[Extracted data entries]
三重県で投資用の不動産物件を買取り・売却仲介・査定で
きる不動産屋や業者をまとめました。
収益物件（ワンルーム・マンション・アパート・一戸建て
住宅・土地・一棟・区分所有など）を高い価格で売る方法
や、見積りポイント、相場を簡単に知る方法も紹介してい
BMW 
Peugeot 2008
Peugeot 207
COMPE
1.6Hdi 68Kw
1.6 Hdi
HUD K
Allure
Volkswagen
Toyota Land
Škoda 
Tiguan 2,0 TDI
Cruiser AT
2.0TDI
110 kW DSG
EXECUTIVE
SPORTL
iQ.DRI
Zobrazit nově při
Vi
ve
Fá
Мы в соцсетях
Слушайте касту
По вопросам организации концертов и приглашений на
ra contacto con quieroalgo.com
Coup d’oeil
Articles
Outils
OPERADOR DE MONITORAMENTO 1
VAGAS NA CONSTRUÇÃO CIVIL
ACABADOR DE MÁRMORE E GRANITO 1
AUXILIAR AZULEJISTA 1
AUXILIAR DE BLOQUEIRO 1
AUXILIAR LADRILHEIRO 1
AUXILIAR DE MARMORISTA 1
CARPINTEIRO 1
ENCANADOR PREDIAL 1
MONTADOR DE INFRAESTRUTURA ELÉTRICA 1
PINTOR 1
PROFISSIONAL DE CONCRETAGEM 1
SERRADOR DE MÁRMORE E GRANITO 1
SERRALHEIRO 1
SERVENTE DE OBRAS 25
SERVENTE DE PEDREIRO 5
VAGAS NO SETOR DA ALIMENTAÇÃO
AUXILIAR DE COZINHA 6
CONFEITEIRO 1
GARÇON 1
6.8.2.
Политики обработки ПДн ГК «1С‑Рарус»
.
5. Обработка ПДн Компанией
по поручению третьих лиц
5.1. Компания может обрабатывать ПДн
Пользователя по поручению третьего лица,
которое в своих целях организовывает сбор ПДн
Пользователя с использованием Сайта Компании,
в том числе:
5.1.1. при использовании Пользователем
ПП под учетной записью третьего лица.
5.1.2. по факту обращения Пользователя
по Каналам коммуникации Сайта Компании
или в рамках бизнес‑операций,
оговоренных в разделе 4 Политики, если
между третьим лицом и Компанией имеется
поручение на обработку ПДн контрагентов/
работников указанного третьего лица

▸ What needs to be done: From the records above, repeat exactly the lines from the one with "Мы в соцсетях" through the one with "PROFISSIONAL DE CONCRETAGEM 1", both included.

▸ Problem solution:
Мы в соцсетях
Слушайте касту
По вопросам организации концертов и приглашений на
ra contacto con quieroalgo.com
Coup d’oeil
Articles
Outils
OPERADOR DE MONITORAMENTO 1
VAGAS NA CONSTRUÇÃO CIVIL
ACABADOR DE MÁRMORE E GRANITO 1
AUXILIAR AZULEJISTA 1
AUXILIAR DE BLOQUEIRO 1
AUXILIAR LADRILHEIRO 1
AUXILIAR DE MARMORISTA 1
CARPINTEIRO 1
ENCANADOR PREDIAL 1
MONTADOR DE INFRAESTRUTURA ELÉTRICA 1
PINTOR 1
PROFISSIONAL DE CONCRETAGEM 1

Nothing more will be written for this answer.